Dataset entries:

-*-*-

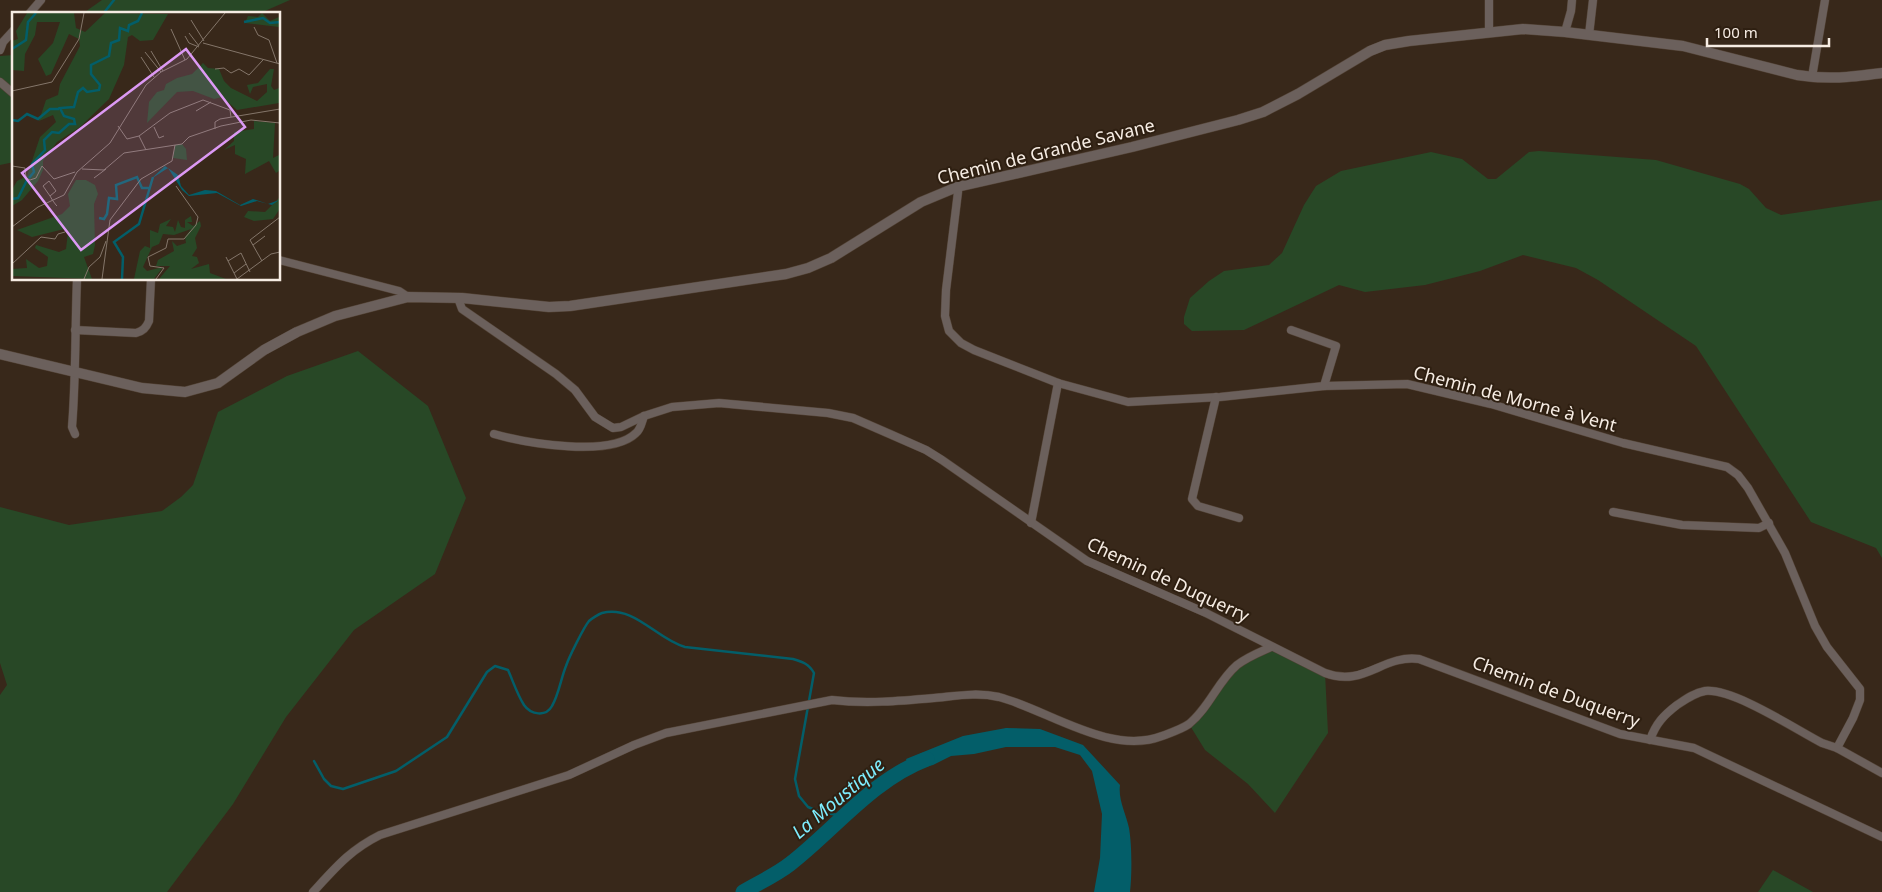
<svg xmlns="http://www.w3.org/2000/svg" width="1882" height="892" viewBox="0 0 1882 892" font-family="'Noto Sans',sans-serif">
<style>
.green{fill:#284826}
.water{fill:#035e69}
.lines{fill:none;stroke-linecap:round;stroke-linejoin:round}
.stream{stroke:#035e69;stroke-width:2.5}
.river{stroke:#035e69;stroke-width:15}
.minor-casing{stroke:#534336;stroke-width:9}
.tertiary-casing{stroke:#534336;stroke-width:11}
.minor{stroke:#6b605c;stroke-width:8}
.tertiary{stroke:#6b605c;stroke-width:10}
.labels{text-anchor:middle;stroke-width:4;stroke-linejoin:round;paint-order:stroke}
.street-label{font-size:18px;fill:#f6ece3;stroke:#2e1f11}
.water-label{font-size:19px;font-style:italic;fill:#7eeeff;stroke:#2e1f11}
.inset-river{fill:none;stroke:#035e69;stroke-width:2.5}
.inset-road{fill:none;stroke:#84766a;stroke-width:1}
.view{fill:#dc99f4;fill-opacity:0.15;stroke:#dc99f4;stroke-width:2.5}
.inset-edge{fill:none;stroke:#f6ece3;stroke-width:2.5}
</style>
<rect width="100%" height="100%" fill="#38281a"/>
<g class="green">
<path d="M102,0h188l-32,14h-176z"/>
<path d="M14,55v107l-14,3v-109z"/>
<path d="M1539,151l117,9 84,24 9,5 17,19 15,7 101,-15v358l-6,-10 -65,-26 -115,-176 -98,-66 -22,-12 -53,-13 -43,16 -55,14 -60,7 -26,-7 -95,45 -52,1 -8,-7v-7l6,-19 19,-17 15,-10 45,-6 13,-12 22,-48 12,-19 25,-15 90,-19 31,7 26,20h8l33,-27z"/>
<path d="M358,351l70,55 38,92 -31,76 -81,56 -68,87 -53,87 -66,88h-167v-197l7,-10 -7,-22v-156l69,18 93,-14 19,-14 12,-12 25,-73 69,-36z"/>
<path d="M1271,647l54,26 3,60 -53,80 -27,-29 -43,-34 -16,-26 48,-59z"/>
<path d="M1773,870l40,22h-55z"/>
</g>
<path class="water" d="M1006,728l34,1 43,16 37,40c-2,15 6,29 9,43 3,17 3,47 1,64h-36l6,-34 2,-44 -10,-43 -12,-16 -25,-8h-49l-32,7 -23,2 -18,9 -22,6 -5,-12 57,-23z"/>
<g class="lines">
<g class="stream">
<path d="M103,14l11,-14"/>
<path d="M13,83h1"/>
<path d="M314,761l10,18 7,7 12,3 53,-18 51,-34 40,-65 8,-6 13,4c5,11 9,24 16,35 7,10 22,12 28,1 7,-12 9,-28 14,-40 3,-9 18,-39 23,-45 2,-2 10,-7 13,-8 33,-8 54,26 83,34l108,12c10,3 16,5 21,14l-19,106 4,17 9,11 12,5 24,4"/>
</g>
<path class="river" d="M743,892c15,-9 33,-17 47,-28 45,-35 82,-84 137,-105"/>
<g class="minor-casing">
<g id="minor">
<path d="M29,14l12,-14"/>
<path d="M1489,32v-32"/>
<path d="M1565,32l6,-21 1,-11"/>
<path d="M1589,35l4,-35"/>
<path d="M0,50l3,-8 11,-12"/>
<path d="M1812,77l13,-77"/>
<path d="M0,82l14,12"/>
<path d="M957,187l1,5 -12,98 -1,26 4,15 12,12 13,7 84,33 70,19 92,-5 104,-11 83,-2 84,20 132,39 104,24 11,8 10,13 37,65 30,73 12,21 33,42v11l-7,18 -16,30"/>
<path d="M279,260l120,31 9,6"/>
<path d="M458,298l4,11 94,65 19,16 20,27 18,11 8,-1 23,-11 28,-9 47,-4 109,10 25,5 39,17 34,15 16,10 145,101 119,52 119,60c39,15 58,-19 94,-14l201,75 74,14 188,89"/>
<path d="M75,330l61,3c7,-2 10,-5 13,-12l2,-42"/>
<path d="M1291,330l45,16 -12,40"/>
<path d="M1216,397l-24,102 6,7 41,12"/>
<path d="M75,434l-3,-7c4,-49 3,-99 5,-148"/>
<path d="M494,434c32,9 117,24 142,-1 5,-4 6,-12 8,-17"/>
<path d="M1613,512l69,13 77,3 10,-5"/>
<path d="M1031,523l27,-140"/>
<path d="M1650,740c6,-17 14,-25 27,-35 9,-6 17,-12 28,-14 28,-3 90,38 117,52l15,5 45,25"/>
<path d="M313,892c23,-25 37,-42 67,-57l189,-60 65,-30 32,-12 166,-33c34,4 68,1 102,-2 22,-2 43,-6 65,-1 49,13 111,59 163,39 8,-3 20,-7 27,-12 20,-16 29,-43 48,-59 10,-8 23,-13 34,-18"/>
</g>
</g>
<g class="tertiary-casing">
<path id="tertiary" d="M0,354l142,34 43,4 33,-9 46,-33 33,-18 38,-16 73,-19 54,1 87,9 21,-1 216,-32 22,-6 23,-10 90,-56 36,-15 175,-40 106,-27 25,-8 35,-18 72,-43 15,-6 24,-4 114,-12 42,3 118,14 114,29c32,5 54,2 85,-2"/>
</g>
<use href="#minor" class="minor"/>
<use href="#tertiary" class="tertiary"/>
</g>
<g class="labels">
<g class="street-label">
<text transform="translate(1046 152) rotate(-14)" y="6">Chemin de Grande Savane</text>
<text transform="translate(1515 399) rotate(15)" y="6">Chemin de Morne à Vent</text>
<text transform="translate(1168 580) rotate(25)" y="6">Chemin de Duquerry</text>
<text transform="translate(1556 692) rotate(20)" y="6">Chemin de Duquerry</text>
</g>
<g class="water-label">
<text transform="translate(838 798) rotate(-40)" y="7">La Moustique</text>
</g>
</g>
<g transform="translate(12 12)">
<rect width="268" height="268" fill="#38281a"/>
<path d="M15,1h47l2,15 9,4 20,-19 63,1 -15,26 -13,1 -8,-6 -4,2 -4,28 -15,34 -29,28 -23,15 -14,19v9l-5,11 -16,19 -10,6v-16l5,-9 10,-5 13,-39 16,-15 -3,-7 -14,6 7,-21 12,-5 2,-11 20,-38 -1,-7 -10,-5 -18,40 -5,2 -8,-17 15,-16 7,-21h-23l-2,13 -10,19 -1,17 -12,-1v-29l6,-2 -2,-8zM250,1l8,8 9,-4v10l-34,-4 3,-7 10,1zM191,51l5,5 11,1 5,12 7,7 26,13 10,-9v-8l-14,3 -3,7 -3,-9 11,-2 12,-14h4l-3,17 3,4 5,-2v15l-42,7 -15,-13 -8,2 -21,-8 -16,1 -30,31 2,-21 8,-10 7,-2 2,-6 11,-6 15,-4zM242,109l21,2 -2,35 6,-3v16l-3,2 -7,-12 -24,13 1,-15 -11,-5v-9l-11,5 10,-9v-9l20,-3zM170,132l4,5 1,11 -14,-2 2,-13zM64,168h10l9,5 3,9 -4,10 1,41 -2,9 -9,3 8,22 -80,-3v-7l15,-1 -1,-9 13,9 8,-2 1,-9 -13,-9 1,-3 23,7 7,-3 2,-17 -4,-3 -32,8 -15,-7 45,-16 8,-8 -2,-12zM267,186v12l-6,9 -19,2 -10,-4 4,-6 17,1zM179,204l1,6h-5l6,4 7,-5 1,5 -6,12 2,10 -5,8 5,1 2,6 -8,6 18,-5 1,9 16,6h-67l11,-13h-14l2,-6 16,-9 -2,-10 5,5 9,-3 -1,-6 6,-8 -17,6 -11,-1 -4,10 -7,3 -9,20 4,4 16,-4 -9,12h-20l6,-28 5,-5 5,2v-18l8,3 2,-9 11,-5 -5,7 7,1 2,5 3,-12 3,7 4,1v-8z" fill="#284826"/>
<path d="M153,154l13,9 3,11 8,9 16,-5 11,1 24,14 13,-6 15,5 11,-4 -7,5 -15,-4 -16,5 -24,-13 -28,3 -7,-6 -14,-22 -17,11z" fill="#035e69"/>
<path class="inset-river" d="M232,10l19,-4 7,5 10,-1M0,37l14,-9 2,-18 8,-9M0,108l6,1 9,-7 11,5 12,-10h9M17,166l5,-6 -2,-8 13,-14 -1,-10 8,-8 7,1 10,-9h6l-1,-5 -10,-3 -4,-8 14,-1 4,-15 5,-4 4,4 12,-2 1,-5 -9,-11v-9l18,-9 2,-13 8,-3 1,-12 8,3 1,-6 9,-4 4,-8M0,187l6,-1 9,-18M87,206l5,1 3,-5 2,-16 8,1 -1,-14 21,-8 5,11h7M110,267l1,-22 -9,-15 25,-18 14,-47"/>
<path class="inset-road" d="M179,8l13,21M242,15l4,8 11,5 8,23M159,17l14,31M177,21l10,13M173,24l4,7 10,4M191,31l77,21M139,39l12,20M133,40l16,20M129,45l13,20M203,57l9,-1 7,5 8,-4 10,6 14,-15M0,79l40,-9 27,-43 5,-26M184,99l15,-9M106,114l9,13 12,-3 31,-23 33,-13 27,10 1,7M142,115l5,11 5,-2M203,117v-7l5,-3 60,-10M127,124l7,14M0,154l13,2 1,10 4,2 6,-2 6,-12 12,13 21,-7M70,157l22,1 20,-17 58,-9 7,-7 32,-11 30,-6 29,3M82,166l12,-9M38,184l6,-5 -7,-10 -6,5 7,10 3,5 3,4 1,1M0,215l26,-20 26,-12 13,-23 33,-29 36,-58 15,-13 26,-13 38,-46M241,233l12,-9M214,245l11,22 34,-25 9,-2M216,249l13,-8 9,19M250,249l-12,-21 30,-23M0,252l29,-27 14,2 3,-5 7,-2M222,261l12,-9M72,267l5,-12 11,-10 6,-16M90,267l8,-59 31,-41 31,-18 3,-16M144,267l8,-11 -14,-2 -2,-9 18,-9 2,-9h16l12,-14 2,-8 -22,-31"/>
<path class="view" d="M174,37l59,78 -164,123 -59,-77z"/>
<rect width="268" height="268" class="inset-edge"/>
</g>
<path d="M1707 38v8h122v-8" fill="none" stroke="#f6ece3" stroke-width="2.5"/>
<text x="1714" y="38" font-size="15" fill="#f6ece3" stroke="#2e1f11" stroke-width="4" paint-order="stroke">100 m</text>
</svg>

-*-*-

* **Problem**: Return every line from the entries above that includes the word "lines".

* **Task response**:
.lines{fill:none;stroke-linecap:round;stroke-linejoin:round}
<g class="lines">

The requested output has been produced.